> Try it: Pull every line containing the word "gradient" from the records.

** Opening Exercise data block **

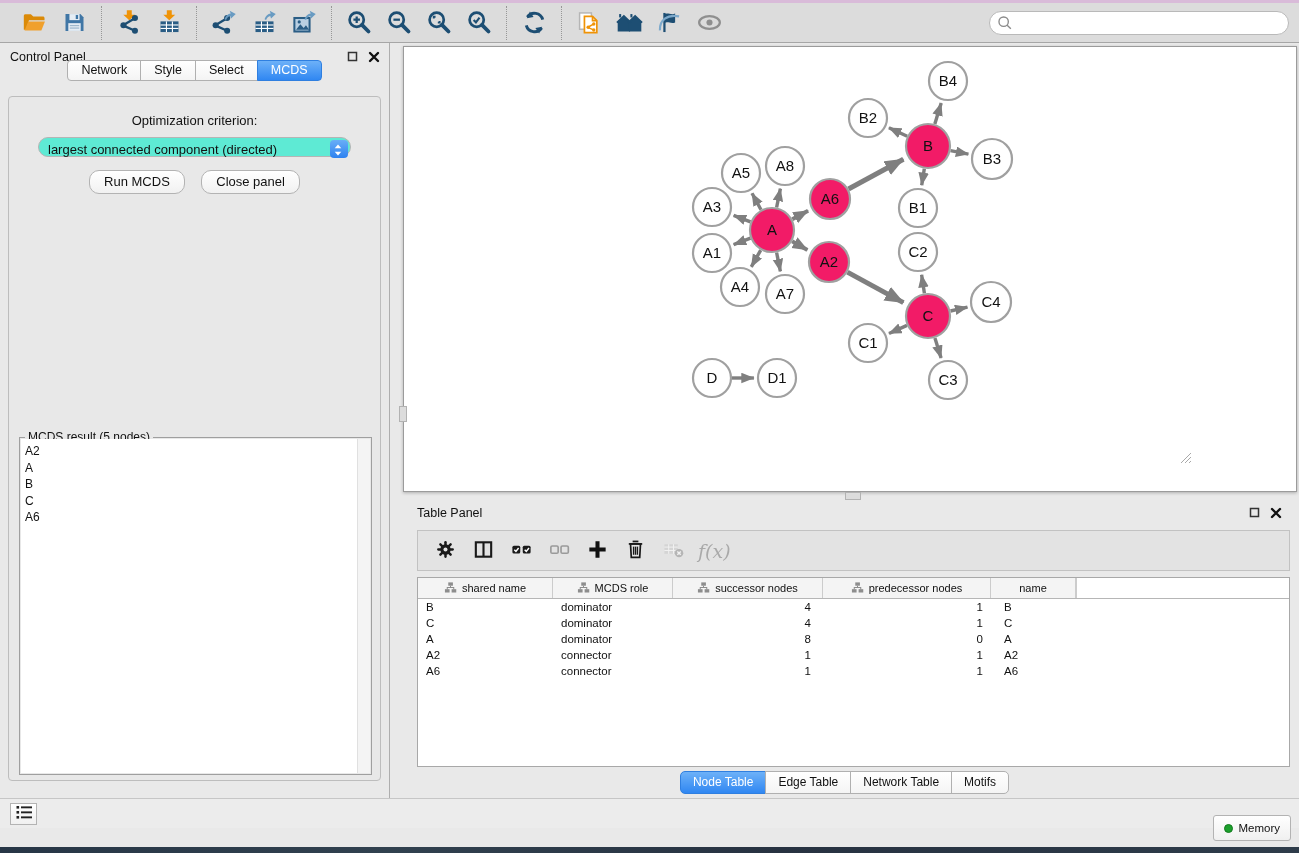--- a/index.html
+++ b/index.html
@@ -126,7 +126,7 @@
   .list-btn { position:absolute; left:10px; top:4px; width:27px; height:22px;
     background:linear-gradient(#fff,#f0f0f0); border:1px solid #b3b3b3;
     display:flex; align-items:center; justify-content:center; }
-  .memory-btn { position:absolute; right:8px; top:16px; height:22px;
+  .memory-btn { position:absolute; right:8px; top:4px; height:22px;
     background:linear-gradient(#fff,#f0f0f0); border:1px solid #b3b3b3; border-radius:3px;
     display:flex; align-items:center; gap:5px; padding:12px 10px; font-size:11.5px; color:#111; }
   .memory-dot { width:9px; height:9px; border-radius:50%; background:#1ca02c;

** Closing Exercise data block **

> Answer for this exercise:
     background:linear-gradient(#fff,#f0f0f0); border:1px solid #b3b3b3;
     background:linear-gradient(#fff,#f0f0f0); border:1px solid #b3b3b3; border-radius:3px;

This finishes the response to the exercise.